陸英嘉惱羞成怒:“那只能證明我倒了血黴被那些gay騷擾!我和他住一塊是因為有話要說!”

“有什麽話要背著我說?我是你發小他是你發小?”

陸英嘉這下真沒法解釋了。他並沒打算和親近的人坦白“門”的事,最理想的情況就是他迅速解決世界末日然後大家繼續正常生活,所以有些話只能存在於他和臨祈之間。

謝銳思見他堅持,也不想再糾纏,從房間裏扔出被子給他們。“行,你翅膀硬了,爸爸管不了你了。記得叫外賣送點計生用品,防控疾病人人有責。”

陸英嘉還想罵他兩句,但從他房間裏洩出的狗叫聲再次打斷了他們。謝銳思家的狗是有點愛捉弄人,但如此反常的情況他們都沒見過。

“現在我成狗不理了。”臨祈一邊鋪被子一邊開玩笑。

“你別亂用詞語。”陸英嘉看不得他這樣貶低自己,“說不定它是在嚎我呢,‘門’總要特殊一點。”

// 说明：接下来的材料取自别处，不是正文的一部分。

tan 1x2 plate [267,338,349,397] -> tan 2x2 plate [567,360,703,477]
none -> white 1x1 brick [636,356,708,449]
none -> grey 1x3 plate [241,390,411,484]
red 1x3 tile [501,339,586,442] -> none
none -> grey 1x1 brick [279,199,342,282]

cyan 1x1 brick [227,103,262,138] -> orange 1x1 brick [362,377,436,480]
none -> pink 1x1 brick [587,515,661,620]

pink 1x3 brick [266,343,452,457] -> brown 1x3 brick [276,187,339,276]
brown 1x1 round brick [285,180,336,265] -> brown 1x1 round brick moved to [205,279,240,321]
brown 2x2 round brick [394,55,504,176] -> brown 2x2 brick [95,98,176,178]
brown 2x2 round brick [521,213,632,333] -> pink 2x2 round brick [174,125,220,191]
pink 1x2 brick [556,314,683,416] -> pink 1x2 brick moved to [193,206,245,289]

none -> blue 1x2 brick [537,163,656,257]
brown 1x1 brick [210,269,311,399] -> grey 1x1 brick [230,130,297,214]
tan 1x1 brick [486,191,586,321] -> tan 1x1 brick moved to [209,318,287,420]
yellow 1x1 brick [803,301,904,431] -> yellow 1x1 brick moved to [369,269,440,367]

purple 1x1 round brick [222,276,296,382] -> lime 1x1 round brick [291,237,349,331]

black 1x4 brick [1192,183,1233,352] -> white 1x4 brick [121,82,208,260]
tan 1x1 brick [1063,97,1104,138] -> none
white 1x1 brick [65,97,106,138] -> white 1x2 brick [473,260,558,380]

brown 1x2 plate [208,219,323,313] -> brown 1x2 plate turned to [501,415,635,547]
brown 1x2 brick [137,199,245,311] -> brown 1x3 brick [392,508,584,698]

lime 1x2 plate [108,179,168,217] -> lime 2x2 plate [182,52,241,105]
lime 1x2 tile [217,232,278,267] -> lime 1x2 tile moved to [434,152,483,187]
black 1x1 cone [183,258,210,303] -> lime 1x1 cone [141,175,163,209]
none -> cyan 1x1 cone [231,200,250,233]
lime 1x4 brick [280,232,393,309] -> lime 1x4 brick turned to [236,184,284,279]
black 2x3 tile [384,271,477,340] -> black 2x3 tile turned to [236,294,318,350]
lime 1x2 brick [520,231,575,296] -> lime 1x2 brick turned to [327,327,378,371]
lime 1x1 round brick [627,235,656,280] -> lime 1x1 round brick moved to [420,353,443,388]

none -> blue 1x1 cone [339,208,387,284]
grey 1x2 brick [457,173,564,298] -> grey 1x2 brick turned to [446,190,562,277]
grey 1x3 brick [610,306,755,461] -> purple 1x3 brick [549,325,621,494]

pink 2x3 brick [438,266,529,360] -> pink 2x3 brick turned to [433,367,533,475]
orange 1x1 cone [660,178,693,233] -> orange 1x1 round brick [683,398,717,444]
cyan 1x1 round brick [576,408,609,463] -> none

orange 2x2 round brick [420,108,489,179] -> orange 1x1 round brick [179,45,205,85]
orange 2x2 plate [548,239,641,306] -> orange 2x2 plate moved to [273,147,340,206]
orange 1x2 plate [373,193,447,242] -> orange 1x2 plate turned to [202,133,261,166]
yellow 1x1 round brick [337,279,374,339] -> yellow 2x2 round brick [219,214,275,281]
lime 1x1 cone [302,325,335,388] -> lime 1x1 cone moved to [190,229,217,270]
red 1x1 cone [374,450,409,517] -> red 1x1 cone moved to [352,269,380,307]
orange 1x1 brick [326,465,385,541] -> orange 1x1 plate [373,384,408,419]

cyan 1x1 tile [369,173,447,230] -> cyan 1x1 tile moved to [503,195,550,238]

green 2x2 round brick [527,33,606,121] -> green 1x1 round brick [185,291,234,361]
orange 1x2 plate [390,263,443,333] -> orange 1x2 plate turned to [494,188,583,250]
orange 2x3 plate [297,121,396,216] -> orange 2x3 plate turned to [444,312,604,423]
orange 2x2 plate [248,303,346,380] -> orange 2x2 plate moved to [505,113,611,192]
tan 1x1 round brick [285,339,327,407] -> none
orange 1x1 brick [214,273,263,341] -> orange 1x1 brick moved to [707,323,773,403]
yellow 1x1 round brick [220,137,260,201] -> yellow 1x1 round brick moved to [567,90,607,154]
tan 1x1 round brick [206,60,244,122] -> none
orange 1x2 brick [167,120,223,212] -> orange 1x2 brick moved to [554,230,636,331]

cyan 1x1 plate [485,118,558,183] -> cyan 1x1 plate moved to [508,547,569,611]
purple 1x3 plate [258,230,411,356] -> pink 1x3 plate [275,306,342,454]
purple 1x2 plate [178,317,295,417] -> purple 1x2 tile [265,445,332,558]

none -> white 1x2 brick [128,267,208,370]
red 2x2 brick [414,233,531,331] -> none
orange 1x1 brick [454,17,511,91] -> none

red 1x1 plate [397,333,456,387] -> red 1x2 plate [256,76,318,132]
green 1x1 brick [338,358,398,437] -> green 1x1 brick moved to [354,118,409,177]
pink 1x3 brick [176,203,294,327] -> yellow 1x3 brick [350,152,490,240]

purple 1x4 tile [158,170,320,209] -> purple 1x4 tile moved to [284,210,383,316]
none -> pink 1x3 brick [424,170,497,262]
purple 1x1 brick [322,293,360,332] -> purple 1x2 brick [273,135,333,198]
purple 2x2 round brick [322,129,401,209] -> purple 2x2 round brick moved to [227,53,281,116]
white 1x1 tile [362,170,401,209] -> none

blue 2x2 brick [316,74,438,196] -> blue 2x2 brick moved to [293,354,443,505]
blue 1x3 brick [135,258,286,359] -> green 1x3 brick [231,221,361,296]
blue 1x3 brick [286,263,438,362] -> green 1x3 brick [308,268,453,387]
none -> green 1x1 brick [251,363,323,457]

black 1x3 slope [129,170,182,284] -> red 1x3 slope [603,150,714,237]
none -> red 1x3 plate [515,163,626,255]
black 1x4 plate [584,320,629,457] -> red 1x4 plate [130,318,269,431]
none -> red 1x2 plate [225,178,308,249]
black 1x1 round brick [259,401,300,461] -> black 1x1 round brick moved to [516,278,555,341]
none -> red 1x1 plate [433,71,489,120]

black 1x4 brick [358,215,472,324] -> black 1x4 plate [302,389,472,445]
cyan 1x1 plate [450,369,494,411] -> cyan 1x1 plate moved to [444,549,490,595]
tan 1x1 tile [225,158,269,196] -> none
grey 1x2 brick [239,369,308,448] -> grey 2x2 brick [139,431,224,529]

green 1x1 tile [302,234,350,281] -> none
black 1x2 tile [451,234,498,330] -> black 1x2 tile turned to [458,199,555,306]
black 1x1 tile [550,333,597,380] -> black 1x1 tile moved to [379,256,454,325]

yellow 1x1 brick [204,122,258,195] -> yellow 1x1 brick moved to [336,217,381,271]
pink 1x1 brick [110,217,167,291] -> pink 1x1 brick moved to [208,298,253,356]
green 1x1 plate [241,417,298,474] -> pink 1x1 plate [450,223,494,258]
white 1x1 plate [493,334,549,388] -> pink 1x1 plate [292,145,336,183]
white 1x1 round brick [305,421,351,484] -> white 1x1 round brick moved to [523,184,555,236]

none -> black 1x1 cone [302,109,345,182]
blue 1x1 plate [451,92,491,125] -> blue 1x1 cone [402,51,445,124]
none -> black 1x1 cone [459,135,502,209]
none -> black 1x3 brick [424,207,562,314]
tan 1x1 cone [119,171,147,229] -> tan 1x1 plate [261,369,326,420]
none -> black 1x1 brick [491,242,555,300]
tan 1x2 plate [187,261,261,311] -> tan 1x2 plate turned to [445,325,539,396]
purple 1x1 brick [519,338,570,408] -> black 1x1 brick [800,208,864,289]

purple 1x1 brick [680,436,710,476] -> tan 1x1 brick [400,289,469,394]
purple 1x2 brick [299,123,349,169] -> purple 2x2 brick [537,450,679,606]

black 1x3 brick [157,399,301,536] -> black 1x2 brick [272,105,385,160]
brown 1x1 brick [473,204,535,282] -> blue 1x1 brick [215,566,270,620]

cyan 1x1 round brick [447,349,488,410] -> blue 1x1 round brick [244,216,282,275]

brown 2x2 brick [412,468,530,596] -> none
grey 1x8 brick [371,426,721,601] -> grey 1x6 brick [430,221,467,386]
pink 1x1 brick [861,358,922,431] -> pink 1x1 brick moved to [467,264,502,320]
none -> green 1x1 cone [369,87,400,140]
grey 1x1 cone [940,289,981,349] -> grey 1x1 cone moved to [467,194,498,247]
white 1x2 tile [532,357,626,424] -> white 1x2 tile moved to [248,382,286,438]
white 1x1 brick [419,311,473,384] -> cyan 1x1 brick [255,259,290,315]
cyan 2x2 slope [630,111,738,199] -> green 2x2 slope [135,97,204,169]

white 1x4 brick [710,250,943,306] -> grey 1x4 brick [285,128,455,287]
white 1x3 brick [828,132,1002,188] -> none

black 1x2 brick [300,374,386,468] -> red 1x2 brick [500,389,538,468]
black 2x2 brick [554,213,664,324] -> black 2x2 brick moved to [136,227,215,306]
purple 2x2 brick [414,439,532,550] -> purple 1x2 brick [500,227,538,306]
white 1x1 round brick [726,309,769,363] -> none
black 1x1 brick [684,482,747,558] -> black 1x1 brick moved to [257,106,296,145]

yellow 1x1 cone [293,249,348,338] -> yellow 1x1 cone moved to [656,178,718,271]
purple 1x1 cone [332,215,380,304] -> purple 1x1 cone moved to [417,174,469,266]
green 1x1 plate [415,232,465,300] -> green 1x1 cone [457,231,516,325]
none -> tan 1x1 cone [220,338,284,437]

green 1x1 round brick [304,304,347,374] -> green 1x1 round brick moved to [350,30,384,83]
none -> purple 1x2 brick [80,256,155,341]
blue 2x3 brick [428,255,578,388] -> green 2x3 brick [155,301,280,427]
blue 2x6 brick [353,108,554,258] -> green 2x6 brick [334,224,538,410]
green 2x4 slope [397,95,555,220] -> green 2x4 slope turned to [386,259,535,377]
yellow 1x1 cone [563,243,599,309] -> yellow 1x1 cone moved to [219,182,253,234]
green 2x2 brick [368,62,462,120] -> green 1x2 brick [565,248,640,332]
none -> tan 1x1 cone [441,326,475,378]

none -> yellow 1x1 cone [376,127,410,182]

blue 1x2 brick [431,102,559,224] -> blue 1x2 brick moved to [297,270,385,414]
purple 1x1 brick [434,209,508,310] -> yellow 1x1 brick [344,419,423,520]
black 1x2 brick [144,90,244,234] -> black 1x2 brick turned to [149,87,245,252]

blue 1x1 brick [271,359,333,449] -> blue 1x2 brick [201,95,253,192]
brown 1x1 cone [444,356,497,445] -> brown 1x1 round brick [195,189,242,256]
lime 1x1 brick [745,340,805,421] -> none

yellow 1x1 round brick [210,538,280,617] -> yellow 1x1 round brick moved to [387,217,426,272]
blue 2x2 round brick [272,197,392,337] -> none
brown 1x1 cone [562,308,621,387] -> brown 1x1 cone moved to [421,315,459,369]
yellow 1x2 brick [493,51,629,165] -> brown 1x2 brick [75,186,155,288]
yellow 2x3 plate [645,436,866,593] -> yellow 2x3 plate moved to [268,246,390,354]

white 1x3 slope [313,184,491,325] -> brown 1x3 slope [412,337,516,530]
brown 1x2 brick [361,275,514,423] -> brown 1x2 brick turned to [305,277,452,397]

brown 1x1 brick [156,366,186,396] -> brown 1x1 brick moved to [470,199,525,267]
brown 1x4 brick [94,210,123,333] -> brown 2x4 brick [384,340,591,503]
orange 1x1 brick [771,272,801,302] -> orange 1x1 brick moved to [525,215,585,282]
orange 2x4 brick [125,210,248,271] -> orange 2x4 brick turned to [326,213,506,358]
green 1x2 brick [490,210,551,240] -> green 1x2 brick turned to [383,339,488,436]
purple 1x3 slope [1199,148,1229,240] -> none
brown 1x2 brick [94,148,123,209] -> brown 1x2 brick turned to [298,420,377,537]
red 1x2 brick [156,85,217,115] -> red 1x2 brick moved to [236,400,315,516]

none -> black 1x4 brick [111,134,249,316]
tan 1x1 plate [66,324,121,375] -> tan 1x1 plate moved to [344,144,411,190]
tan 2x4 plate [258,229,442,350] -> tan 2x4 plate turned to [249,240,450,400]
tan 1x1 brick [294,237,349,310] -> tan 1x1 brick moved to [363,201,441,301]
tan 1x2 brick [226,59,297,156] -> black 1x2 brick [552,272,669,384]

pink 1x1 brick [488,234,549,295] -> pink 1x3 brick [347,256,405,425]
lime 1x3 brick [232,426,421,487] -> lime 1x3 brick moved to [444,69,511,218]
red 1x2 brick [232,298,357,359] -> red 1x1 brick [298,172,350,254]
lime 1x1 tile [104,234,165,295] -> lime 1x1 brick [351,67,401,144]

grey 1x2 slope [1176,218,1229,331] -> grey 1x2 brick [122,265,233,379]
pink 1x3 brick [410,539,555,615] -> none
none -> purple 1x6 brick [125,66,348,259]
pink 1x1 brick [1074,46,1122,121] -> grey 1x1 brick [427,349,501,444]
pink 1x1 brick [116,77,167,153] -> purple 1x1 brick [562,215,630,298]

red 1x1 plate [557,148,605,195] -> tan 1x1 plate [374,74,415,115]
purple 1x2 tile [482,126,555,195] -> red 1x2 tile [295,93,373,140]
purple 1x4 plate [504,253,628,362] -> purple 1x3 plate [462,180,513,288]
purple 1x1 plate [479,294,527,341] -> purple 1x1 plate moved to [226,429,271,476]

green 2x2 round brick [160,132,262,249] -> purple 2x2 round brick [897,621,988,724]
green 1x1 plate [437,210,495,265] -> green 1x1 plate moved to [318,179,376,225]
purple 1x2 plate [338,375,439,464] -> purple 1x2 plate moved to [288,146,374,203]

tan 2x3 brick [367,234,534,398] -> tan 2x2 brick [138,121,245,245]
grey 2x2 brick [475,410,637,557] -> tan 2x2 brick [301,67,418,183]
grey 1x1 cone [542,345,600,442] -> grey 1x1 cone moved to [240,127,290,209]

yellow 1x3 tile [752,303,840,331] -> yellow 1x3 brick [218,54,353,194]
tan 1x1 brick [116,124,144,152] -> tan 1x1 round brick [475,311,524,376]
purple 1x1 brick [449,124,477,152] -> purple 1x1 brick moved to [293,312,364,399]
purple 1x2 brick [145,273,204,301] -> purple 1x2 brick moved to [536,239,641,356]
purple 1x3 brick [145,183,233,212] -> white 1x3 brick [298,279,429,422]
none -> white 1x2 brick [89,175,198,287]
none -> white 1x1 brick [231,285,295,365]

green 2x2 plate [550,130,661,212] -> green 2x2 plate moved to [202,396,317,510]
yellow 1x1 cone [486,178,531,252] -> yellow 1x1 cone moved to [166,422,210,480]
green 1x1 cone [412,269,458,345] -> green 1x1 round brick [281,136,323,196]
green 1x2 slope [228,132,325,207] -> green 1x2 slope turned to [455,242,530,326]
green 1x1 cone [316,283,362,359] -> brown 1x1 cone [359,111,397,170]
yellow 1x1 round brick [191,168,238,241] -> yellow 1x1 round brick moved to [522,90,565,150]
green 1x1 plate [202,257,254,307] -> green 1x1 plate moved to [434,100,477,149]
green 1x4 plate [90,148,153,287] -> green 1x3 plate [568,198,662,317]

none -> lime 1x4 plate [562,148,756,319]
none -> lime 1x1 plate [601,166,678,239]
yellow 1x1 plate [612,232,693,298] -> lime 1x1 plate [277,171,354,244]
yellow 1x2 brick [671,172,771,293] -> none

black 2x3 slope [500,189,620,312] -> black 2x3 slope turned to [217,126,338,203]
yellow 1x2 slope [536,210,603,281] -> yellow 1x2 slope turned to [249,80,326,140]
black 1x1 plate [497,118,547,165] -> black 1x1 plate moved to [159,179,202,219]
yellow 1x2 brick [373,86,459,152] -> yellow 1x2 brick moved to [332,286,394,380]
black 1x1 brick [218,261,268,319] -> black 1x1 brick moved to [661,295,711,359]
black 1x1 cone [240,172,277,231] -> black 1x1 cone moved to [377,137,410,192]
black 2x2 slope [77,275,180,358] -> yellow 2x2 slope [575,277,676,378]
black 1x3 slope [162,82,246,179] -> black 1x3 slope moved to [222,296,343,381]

“嗯,這樣也可以混淆視聽,說明他們的計策還是挺成功的。”

臨祈拉著他在鋪好的床上坐下來,輕輕把被褥的褶皺撫平。“其實這張床比我們宿舍的還是要大一點……應該比我們那次睡著舒服。”

“你不要半夜纏著我就是最舒服的了。”

“睡著了的動作我可控制不了。”臨祈瞇著眼笑,“再說了,你發小只給了我們一床被子,不好好睡覺可是要感冒的。”

臨祈的臉慢慢朝他靠近的時候,陸英嘉才反應過來這個姿勢似乎有些太暧昧了。窗簾還沒有拉上,湖藍色的月光映在對方高挺的鼻梁上,把一雙狹長的眼睛渲染得更加深邃,仿佛盛滿了毒藥,但他還是在身不由己地往下墜。

陸英嘉就這樣直挺挺地被壓在了枕頭上,臨祈微涼的手按在他的額頭,順勢幫他閉上眼睛。

“早點休息吧。”

一落地就經歷了這麽多事,陸英嘉本覺得自己根本睡不著,但在臨祈這句話的誘哄下,他的眼皮竟然一下就變得沈重,鼻腔裏也彌漫起了某種甜膩的氣體,很快讓他打了一個哈欠。

護身符隱隱約約發起了光,臨祈的手按在上面,隨後慢慢下滑,挑開T恤的領口,觸到了青年光滑細膩的肌膚。

但就在他的手指要移向心臟位置之時,門外突然傳來“嗵”的一聲巨響,同時伴著謝銳思的叫罵聲。

陸英嘉一下子清醒過來,打開門去查看。房裏沒有開燈,只見一團旋風一樣的影子在到處亂撞,不一會兒就找到了他們的房門前,規規矩矩地坐下來,用一雙發亮的眼睛盯著陸英嘉——正是謝銳思關在房間裏的邊牧。

它嘴裏甚至叼著狗繩,有非常強的自我管理意識。陸英嘉不明所以,猶豫著把狗繩拿了起來,它竟然一下就拽著他開始飛奔,把臨祈拋在了後面,到了房門口就又開始狂叫。

“靠,我下輩子一定要養一條智商低的狗。”謝銳思罵罵咧咧地上前把房門打開,立刻就僵在了那裏。

門口沒有人,聲控燈被狗叫吵醒了,照亮了地上一攤燒過冥紙的痕跡。

而陸英嘉沖出來,看到的則是走廊拐角處站著一個人影。他全身都是鮮紅的燒傷,朝他們詭異地笑了笑,一眨眼便消失不見了。